Ulm News, 07.12.2023 14:53
Lockruf der Zauberpilze
Selbst die strengsten Gegner von bewusstseinsstimulierenden Substanzen müssen sich mit dem auffällig hohen weltweiten Vorkommen von Zauberpilzen auseinandersetzen.
Pilze haben den Menschen in allen Epochen begleitet und einen Einfluss auf seine Evolution ausgeübt. Ihre Signalfarbe deutet unmissverständlich darauf hin, dass es sich bei diesen Exemplaren um etwas Besonderes handeln muss. Tatsächlich bergen sie viele Geheimnisse. Konsumenten bietet der Genuss unvergessliche Grenzerfahrungen und in der Psychiatrie erlebt der Zauberpilz gegenwärtig ein Revival.

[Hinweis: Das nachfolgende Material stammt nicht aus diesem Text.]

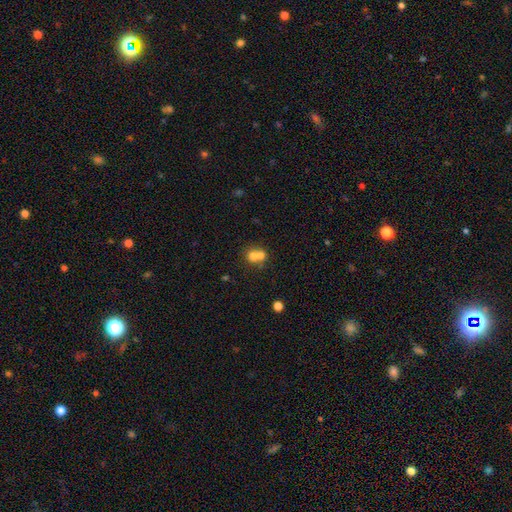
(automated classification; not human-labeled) This is likely a smooth galaxy (69%). How rounded: likely round (79%). Merging: likely merger (63%).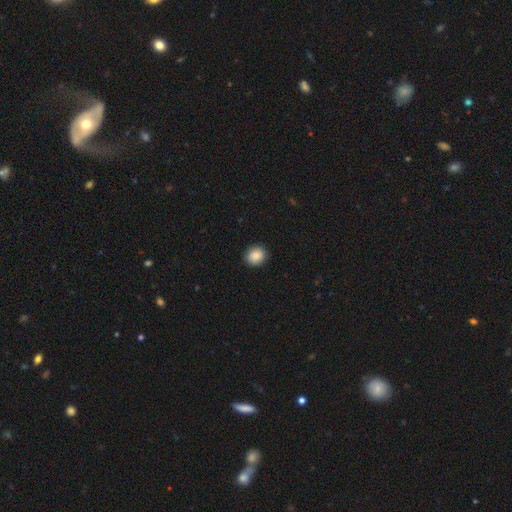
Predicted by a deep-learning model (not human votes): This appears to be a smooth galaxy with no disk features (89%) that is round (68%). Merging: none (90%).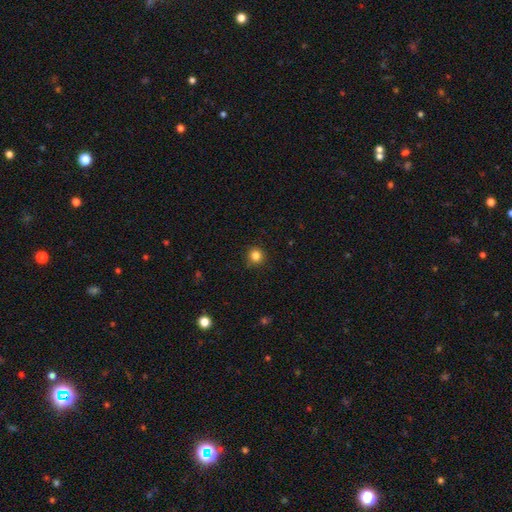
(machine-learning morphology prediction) Smooth or featured? smooth (84%)
How rounded? round (93%)
Merging? none (89%)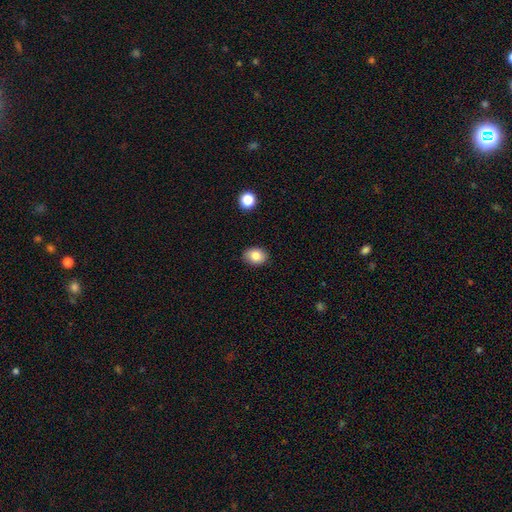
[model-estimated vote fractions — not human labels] This is clearly a smooth galaxy (84%). How rounded: possibly in between (59%). Merging: clearly none (87%).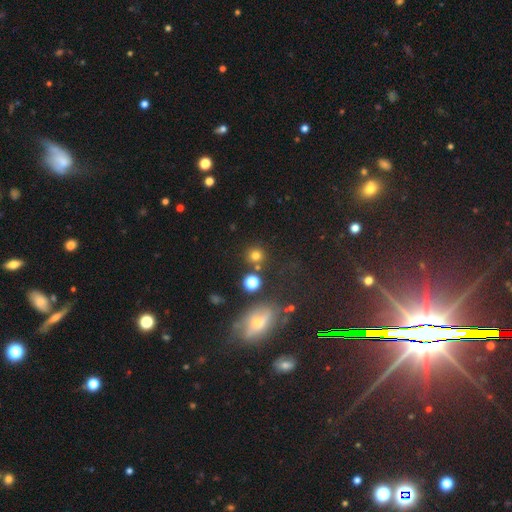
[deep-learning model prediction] Q: Smooth or featured?
A: smooth (74%); runner-up: star or artifact (18%)
Q: How rounded?
A: round (90%); runner-up: in between (9%)
Q: Merging?
A: none (78%); runner-up: merger (9%)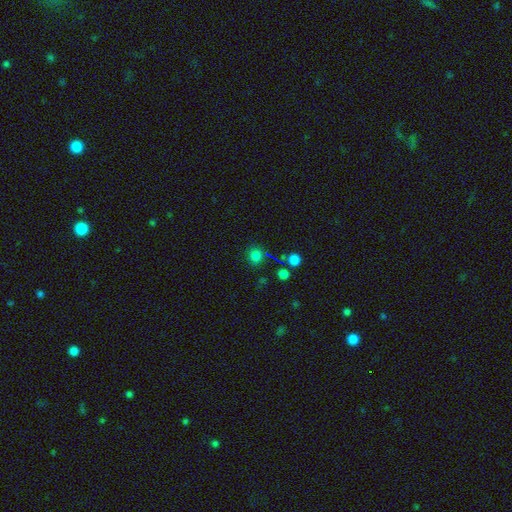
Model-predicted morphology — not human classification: This is likely a smooth galaxy (76%). How rounded: clearly round (86%). Merging: clearly none (83%).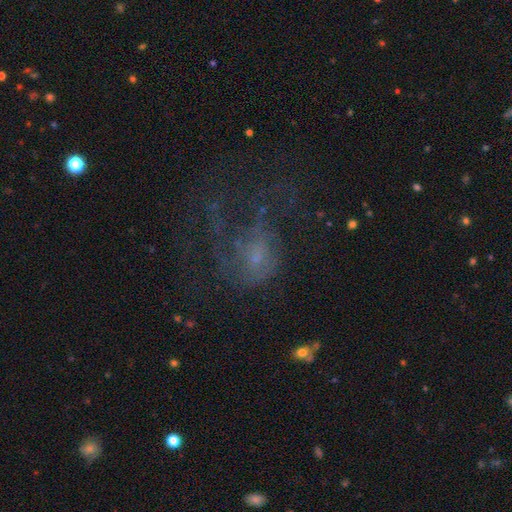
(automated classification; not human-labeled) A featured or disk galaxy (50%). Merging: major disturbance (46%).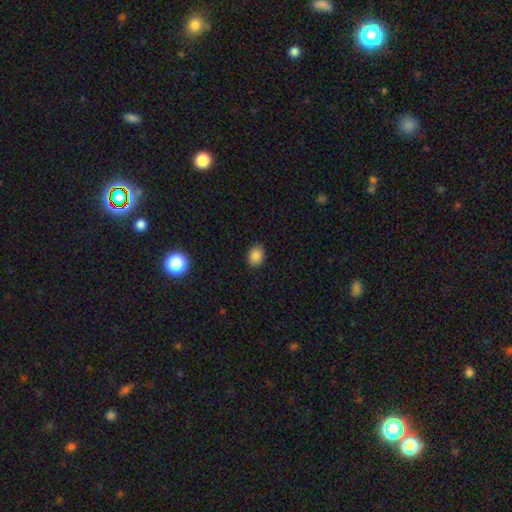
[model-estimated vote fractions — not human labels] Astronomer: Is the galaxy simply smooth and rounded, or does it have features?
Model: smooth — 86%.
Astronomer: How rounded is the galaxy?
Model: in between — 62%.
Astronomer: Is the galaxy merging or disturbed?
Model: none — 87%.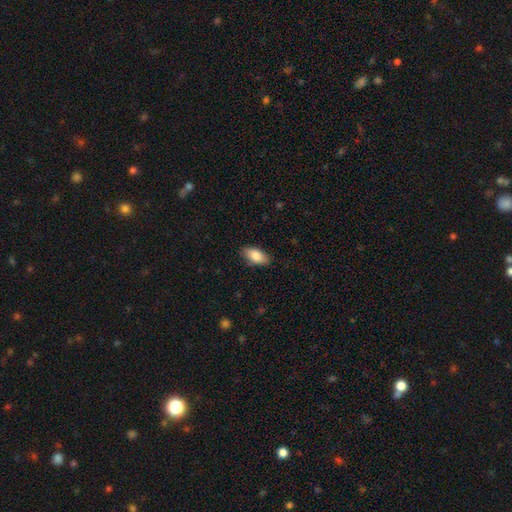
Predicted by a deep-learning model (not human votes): A smooth galaxy with no disk features (84%) that is in between round and cigar-shaped (90%). Merging: none (86%).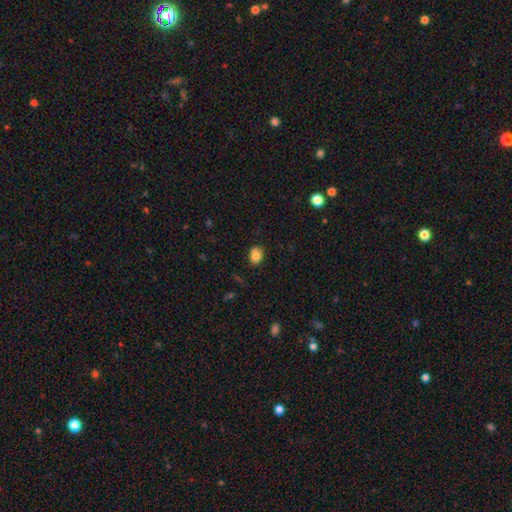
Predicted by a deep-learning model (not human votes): Smooth or featured?
  - smooth: 83% *
  - star or artifact: 10%
  - featured or disk: 7%
How rounded?
  - in between: 67% *
  - round: 32%
  - cigar-shaped: 1%
Merging?
  - none: 80% *
  - minor disturbance: 16%
  - major disturbance: 3%
  - merger: 2%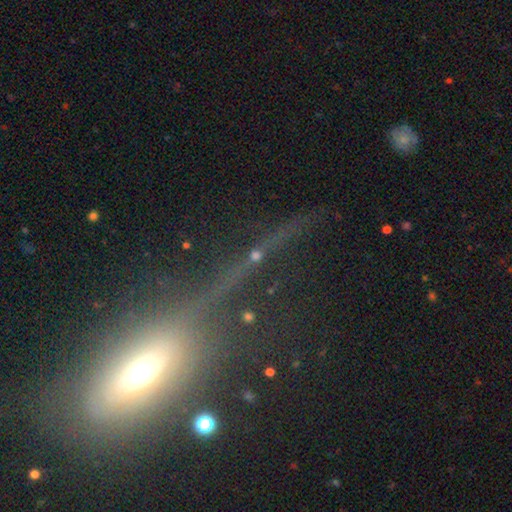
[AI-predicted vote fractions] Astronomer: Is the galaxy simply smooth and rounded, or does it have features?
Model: star or artifact — 49% (runner-up: featured or disk, 32%).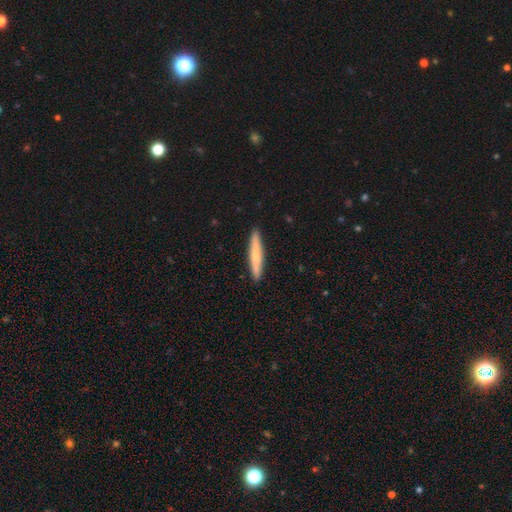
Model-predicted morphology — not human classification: This appears to be a smooth galaxy with no disk features (68%) that is cigar-shaped (93%). Merging: none (91%).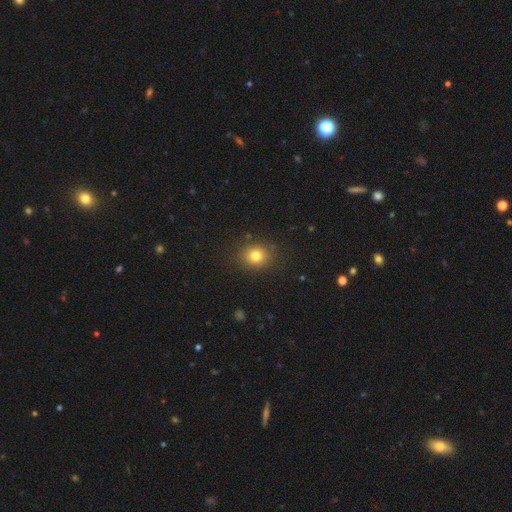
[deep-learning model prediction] Smooth or featured: smooth — 79% (star or artifact — 13%)
How rounded: round — 72% (in between — 27%)
Merging: none — 87% (minor disturbance — 9%)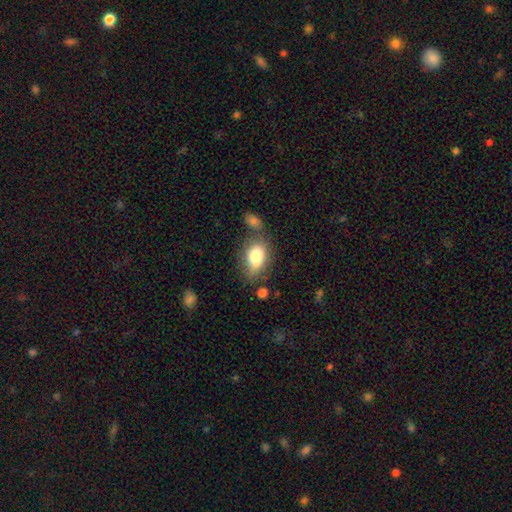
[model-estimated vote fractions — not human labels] A smooth galaxy with no disk features (78%) that is in between round and cigar-shaped (78%).

Vote fractions:
- Smooth or featured? smooth: 78% / featured or disk: 14% / star or artifact: 8%
- How rounded? in between: 78% / round: 20% / cigar-shaped: 2%
- Merging? none: 48% / minor disturbance: 25% / merger: 16% / major disturbance: 11%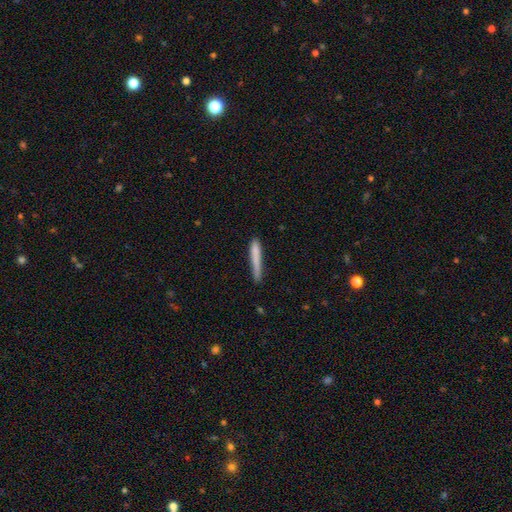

Was sind Zauberpilze überhaupt?
Der Begriff Zauberpilze –ausgesuchte Magic Mushroom Produkte findet man hier – umfasst eine Gattung von derzeit 186 bekannten Pilzen, deren Gemeinsamkeit Psilocybin ist. Wird das Indolalkaloid aus der Gruppe der Tryptamine verstoffwechselt, wandelt es sich in das psychoaktive Psilocin um, was eine Ereigniskette von Reaktionen im mentalen Erleben in Gang setzt. Die Funktion von Psilocybin für den Pilz könnte in einem Schutz vor Fressfeinden liegen, aber auch für die Mykorrhiza benötigt werden. Mit ihr stellt der Pilz eine Symbiose mit dem Feinwurzelsystem von Pflanzen her, um im Gegenzug für Nährsalze und Wasser mit Glucose versorgt zu werden.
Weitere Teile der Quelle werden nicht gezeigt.